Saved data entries

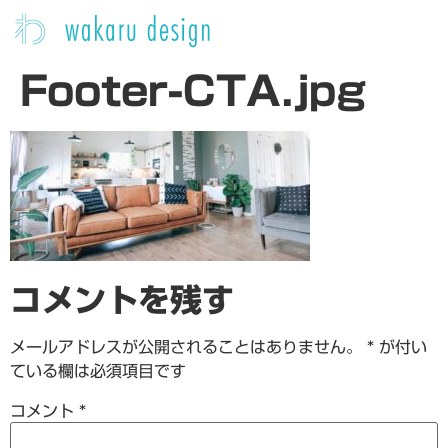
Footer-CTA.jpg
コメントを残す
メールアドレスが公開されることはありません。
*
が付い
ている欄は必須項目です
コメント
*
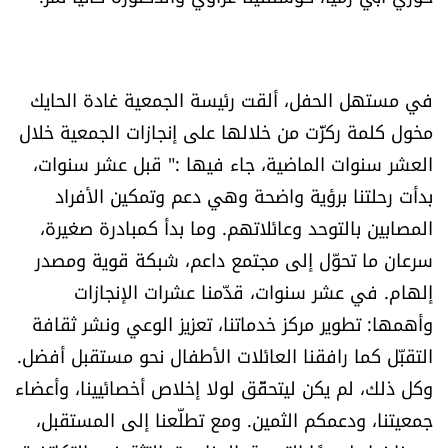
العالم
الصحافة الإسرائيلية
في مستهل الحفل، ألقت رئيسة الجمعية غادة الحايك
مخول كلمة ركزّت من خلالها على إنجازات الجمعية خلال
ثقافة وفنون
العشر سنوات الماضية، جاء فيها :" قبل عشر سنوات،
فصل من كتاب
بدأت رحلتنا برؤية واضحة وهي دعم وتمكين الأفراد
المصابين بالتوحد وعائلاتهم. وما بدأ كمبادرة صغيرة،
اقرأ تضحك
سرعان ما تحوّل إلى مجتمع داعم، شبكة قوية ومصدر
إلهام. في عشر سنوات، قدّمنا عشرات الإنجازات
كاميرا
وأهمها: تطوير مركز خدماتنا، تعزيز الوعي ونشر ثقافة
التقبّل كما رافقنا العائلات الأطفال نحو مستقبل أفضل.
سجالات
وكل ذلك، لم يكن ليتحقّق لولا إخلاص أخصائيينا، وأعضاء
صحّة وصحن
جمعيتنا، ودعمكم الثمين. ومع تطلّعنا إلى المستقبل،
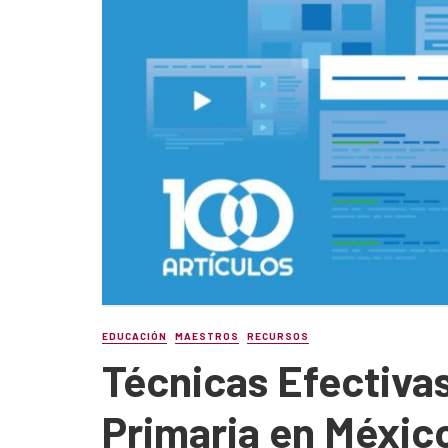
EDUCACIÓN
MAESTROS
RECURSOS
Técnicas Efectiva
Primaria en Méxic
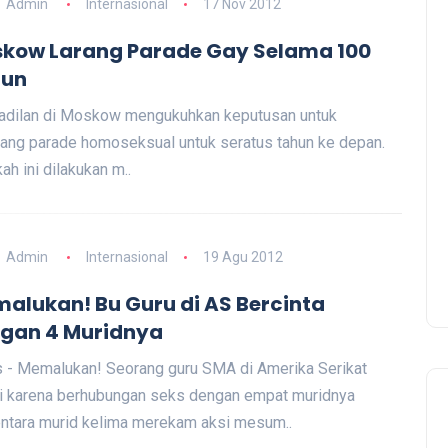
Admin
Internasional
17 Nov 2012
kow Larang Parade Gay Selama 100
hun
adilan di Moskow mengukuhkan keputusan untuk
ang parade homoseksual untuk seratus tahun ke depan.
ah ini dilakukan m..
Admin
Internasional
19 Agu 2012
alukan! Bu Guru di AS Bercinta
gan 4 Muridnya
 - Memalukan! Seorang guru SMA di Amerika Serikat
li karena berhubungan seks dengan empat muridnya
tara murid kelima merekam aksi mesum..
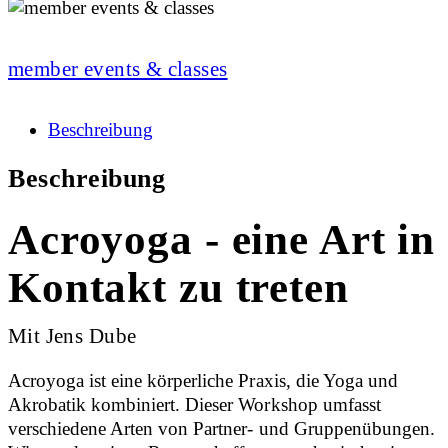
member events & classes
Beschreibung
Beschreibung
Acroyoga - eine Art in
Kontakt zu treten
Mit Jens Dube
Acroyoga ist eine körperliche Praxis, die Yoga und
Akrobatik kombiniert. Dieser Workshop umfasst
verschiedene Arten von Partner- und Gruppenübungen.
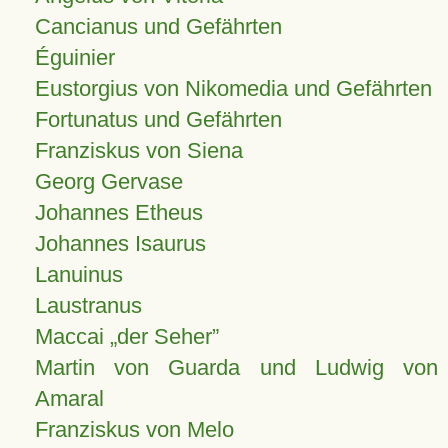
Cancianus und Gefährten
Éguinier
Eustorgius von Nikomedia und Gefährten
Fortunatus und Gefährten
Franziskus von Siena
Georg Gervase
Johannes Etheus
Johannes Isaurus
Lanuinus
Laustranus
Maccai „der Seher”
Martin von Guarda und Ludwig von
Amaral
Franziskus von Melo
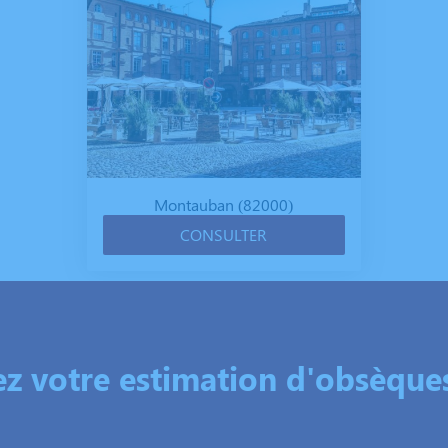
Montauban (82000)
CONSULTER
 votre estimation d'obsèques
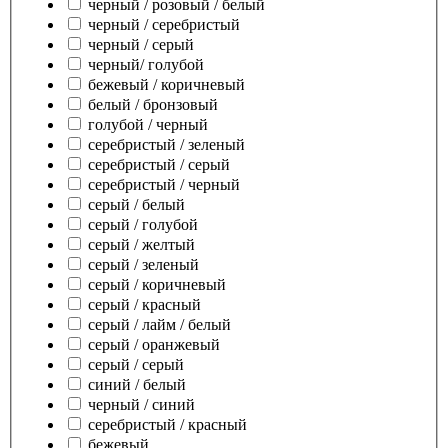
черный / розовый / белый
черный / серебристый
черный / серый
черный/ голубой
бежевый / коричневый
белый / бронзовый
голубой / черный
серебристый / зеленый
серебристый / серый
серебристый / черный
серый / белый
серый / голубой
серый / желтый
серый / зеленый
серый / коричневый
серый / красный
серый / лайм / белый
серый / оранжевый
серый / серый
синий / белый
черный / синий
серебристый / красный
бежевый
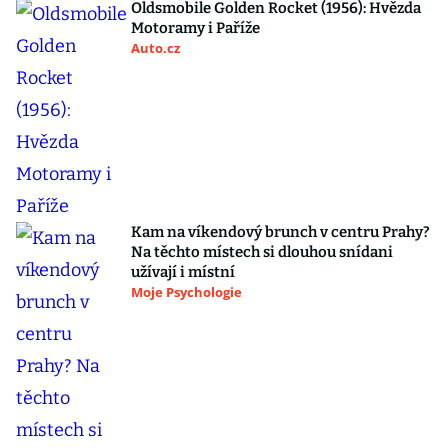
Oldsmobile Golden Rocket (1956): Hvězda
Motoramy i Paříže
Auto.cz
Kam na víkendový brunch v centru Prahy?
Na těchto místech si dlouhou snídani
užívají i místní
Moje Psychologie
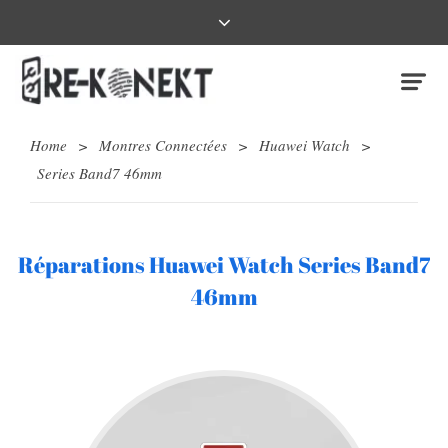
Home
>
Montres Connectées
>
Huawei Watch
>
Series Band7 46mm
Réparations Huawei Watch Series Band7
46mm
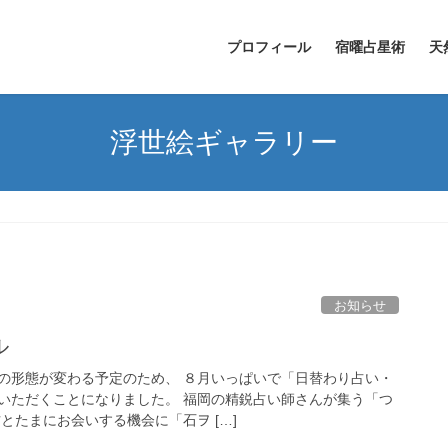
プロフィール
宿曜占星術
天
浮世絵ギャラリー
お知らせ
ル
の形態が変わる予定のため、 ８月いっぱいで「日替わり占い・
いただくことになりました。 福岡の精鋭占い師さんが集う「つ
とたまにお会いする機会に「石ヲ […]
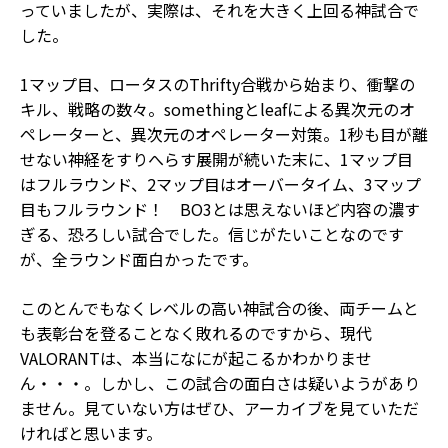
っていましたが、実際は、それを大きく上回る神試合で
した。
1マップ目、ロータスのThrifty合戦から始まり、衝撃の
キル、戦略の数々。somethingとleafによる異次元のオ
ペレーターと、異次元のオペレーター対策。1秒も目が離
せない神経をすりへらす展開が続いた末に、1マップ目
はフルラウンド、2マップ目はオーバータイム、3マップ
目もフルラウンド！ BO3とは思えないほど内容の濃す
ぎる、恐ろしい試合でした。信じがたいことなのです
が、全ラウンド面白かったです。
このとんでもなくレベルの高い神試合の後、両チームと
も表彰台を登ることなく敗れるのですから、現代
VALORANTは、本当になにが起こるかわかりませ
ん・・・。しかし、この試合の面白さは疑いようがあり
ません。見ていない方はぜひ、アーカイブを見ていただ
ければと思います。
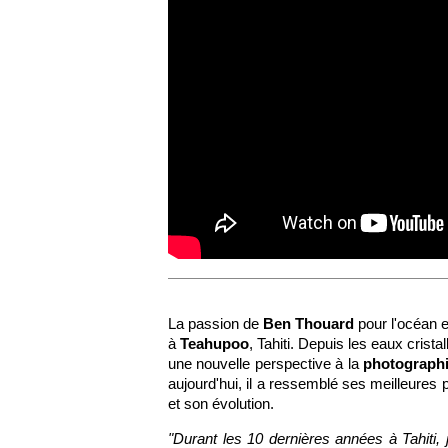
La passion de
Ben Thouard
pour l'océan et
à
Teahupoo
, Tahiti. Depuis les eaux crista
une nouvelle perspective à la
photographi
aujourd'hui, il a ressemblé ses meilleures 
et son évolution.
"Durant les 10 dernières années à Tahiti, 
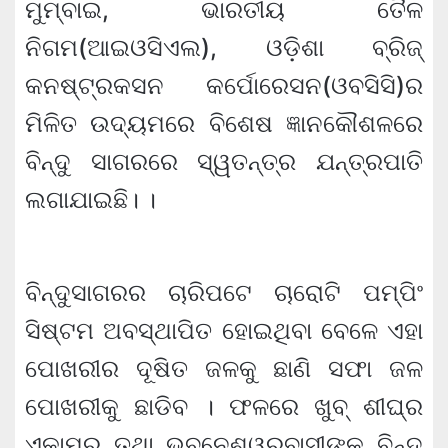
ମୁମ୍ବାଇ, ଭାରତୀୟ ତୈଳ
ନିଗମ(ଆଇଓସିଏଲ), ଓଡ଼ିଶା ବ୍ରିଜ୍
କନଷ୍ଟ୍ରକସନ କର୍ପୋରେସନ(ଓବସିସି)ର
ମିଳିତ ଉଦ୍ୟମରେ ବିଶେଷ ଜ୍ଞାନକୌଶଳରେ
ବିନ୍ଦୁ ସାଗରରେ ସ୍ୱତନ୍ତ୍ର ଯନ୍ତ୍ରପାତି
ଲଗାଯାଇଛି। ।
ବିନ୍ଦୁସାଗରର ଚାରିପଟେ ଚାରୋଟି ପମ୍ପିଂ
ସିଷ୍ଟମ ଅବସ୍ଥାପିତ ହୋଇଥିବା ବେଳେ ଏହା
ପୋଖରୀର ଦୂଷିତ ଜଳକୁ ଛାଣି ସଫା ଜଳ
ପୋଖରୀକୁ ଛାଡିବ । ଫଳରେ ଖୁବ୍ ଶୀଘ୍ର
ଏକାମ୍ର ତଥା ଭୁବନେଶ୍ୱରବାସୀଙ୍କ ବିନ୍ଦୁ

==

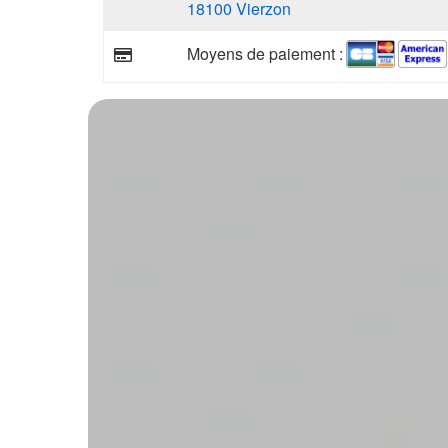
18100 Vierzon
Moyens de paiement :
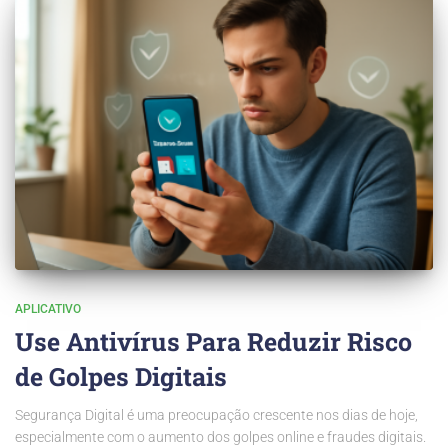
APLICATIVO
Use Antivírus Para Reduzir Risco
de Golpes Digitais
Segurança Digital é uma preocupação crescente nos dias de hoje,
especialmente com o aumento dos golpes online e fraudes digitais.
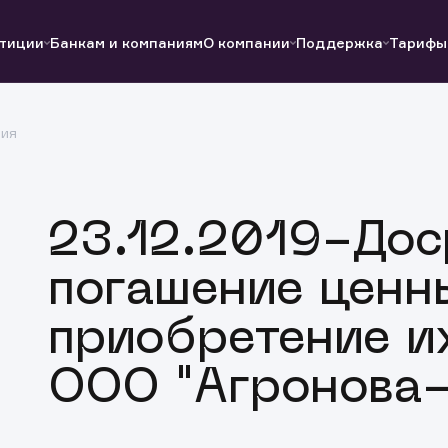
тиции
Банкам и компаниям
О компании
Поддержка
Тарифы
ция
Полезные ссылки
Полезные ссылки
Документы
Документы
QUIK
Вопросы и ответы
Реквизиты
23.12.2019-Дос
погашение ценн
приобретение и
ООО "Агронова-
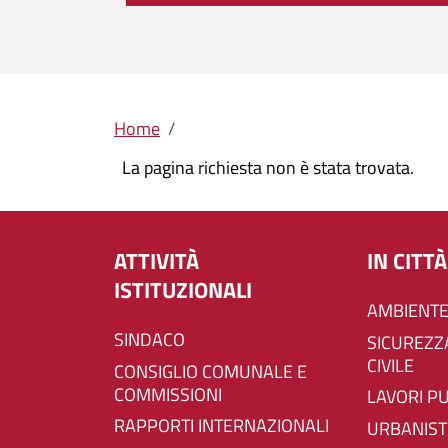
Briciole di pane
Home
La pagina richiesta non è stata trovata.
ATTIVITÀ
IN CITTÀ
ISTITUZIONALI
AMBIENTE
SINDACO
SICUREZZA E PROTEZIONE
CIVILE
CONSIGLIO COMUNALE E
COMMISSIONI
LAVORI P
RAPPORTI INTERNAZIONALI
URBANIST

• **Task goal**: Wherever the string "الجمعية" appears in the records above, copy the line it sits in.

• **Solution to the exercise**:
في مستهل الحفل، ألقت رئيسة الجمعية غادة الحايك
مخول كلمة ركزّت من خلالها على إنجازات الجمعية خلال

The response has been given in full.